# Anyone able to record from their 811 to a panasonic DVR?



## montyhp (Jul 11, 2006)

I have the 811 and a panasonic DVR. Based on the panasonic manual, I visited the website for TV Guide on Screen and found that the 811 was not supported. Yesterday I went back to the website and found the 811 is now supported for TVGOS. What the website and manual say is that I should be able to set a show to record on my 811 and a record signal should be sent to the DVR 5 minutes before the program begins.

Anyone have any luck with this?

Montyhp


----------



## Jason Nipp (Jun 10, 2004)

I've used a HTPC to PVR off an 811. I have seen other Panasonic DVD-R threads, but AFAIK you will have to set a timer on the 811 and Panny PVR unit.


----------



## montyhp (Jul 11, 2006)

Jason Nipp said:


> I've used a HTPC to PVR off an 811. I have seen other Panasonic DVD-R threads, but AFAIK you will have to set a timer on the 811 and Panny PVR unit.


I am hoping that I am interpreting the manual and website correctly. It says if you put the 811 input into IN3 on the back of the DVR, the signal is sent that controls the DVR. My family would be able to set up recordings rather than asking me to do it for them all the time.

Montyhp


----------



## montyhp (Jul 11, 2006)

The issue here is the manual for my Panasonic DVR says that it shoud be able to be controlled by a dish network satellite receiver by a signal through the "IN3" input. If I set my satellite receiver to record through the program guide, the receiver shoud send a signal to the DVR 5 minutes before the start of the recording and the DVR shoud record the show.

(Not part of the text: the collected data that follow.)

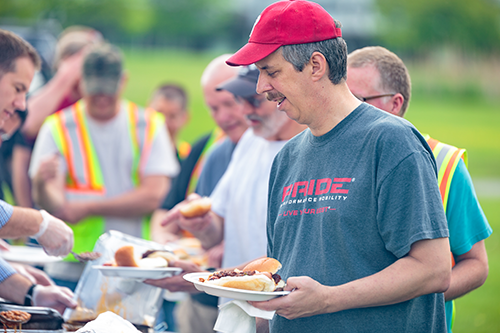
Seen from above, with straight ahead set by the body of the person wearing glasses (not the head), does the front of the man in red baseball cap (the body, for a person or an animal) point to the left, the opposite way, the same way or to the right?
the same way

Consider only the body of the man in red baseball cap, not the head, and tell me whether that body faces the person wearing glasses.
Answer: no

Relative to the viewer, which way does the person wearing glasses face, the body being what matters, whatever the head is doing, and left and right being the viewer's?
facing the viewer and to the left of the viewer

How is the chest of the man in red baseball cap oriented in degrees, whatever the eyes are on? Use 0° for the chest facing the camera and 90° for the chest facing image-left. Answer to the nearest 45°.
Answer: approximately 45°

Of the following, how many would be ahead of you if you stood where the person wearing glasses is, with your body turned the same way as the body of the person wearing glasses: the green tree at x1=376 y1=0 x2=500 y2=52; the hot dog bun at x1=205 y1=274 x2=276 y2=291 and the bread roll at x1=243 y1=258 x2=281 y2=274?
2

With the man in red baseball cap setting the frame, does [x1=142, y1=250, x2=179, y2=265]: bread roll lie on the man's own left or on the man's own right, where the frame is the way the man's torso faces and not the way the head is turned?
on the man's own right

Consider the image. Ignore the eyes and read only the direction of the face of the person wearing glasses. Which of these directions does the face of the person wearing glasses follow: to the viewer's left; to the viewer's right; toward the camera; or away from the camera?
to the viewer's left

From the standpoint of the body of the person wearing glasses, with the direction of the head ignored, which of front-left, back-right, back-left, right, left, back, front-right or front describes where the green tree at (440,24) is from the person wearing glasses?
back-right

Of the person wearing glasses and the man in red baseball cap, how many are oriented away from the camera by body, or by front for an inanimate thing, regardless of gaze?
0

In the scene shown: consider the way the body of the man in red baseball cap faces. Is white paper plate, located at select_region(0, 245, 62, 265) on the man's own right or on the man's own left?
on the man's own right
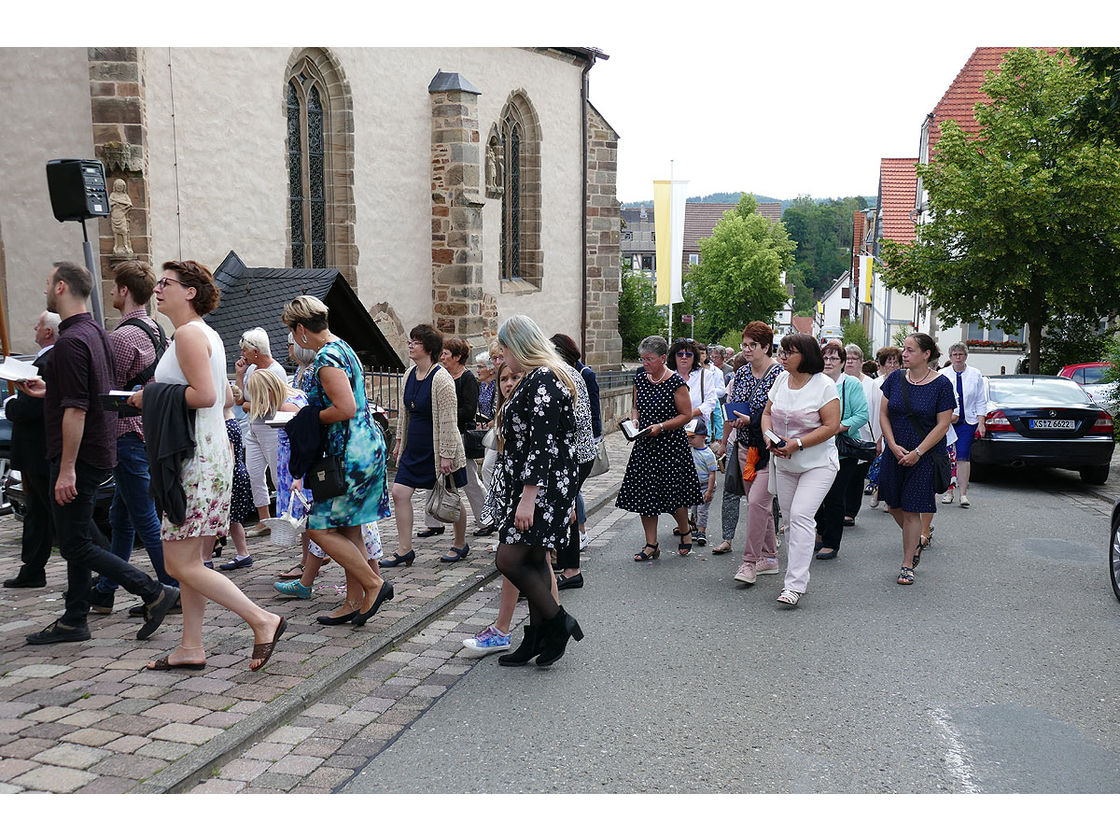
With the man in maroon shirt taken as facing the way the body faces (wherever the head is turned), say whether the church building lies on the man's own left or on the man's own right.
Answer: on the man's own right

I have discussed with both panasonic and Dish Network. Dish Network told me that this is a known issue and they should be pushing a software fix before long.

Montyhp


----------



## YellowJacket (Apr 8, 2005)

montyhp said:


> The issue here is the manual for my Panasonic DVR says that it shoud be able to be controlled by a dish network satellite receiver by a signal through the "IN3" input. If I set my satellite receiver to record through the program guide, the receiver shoud send a signal to the DVR 5 minutes before the start of the recording and the DVR shoud record the show.
> 
> I have discussed with both panasonic and Dish Network. Dish Network told me that this is a known issue and they should be pushing a software fix before long.
> 
> Montyhp


I have a Panasonic DMR-75 DVR/DVD/VHS Recorder that my 811 is connected to and I just setup "Auto/EXT" timers on my 811 and the Panasonic automatically records them.


----------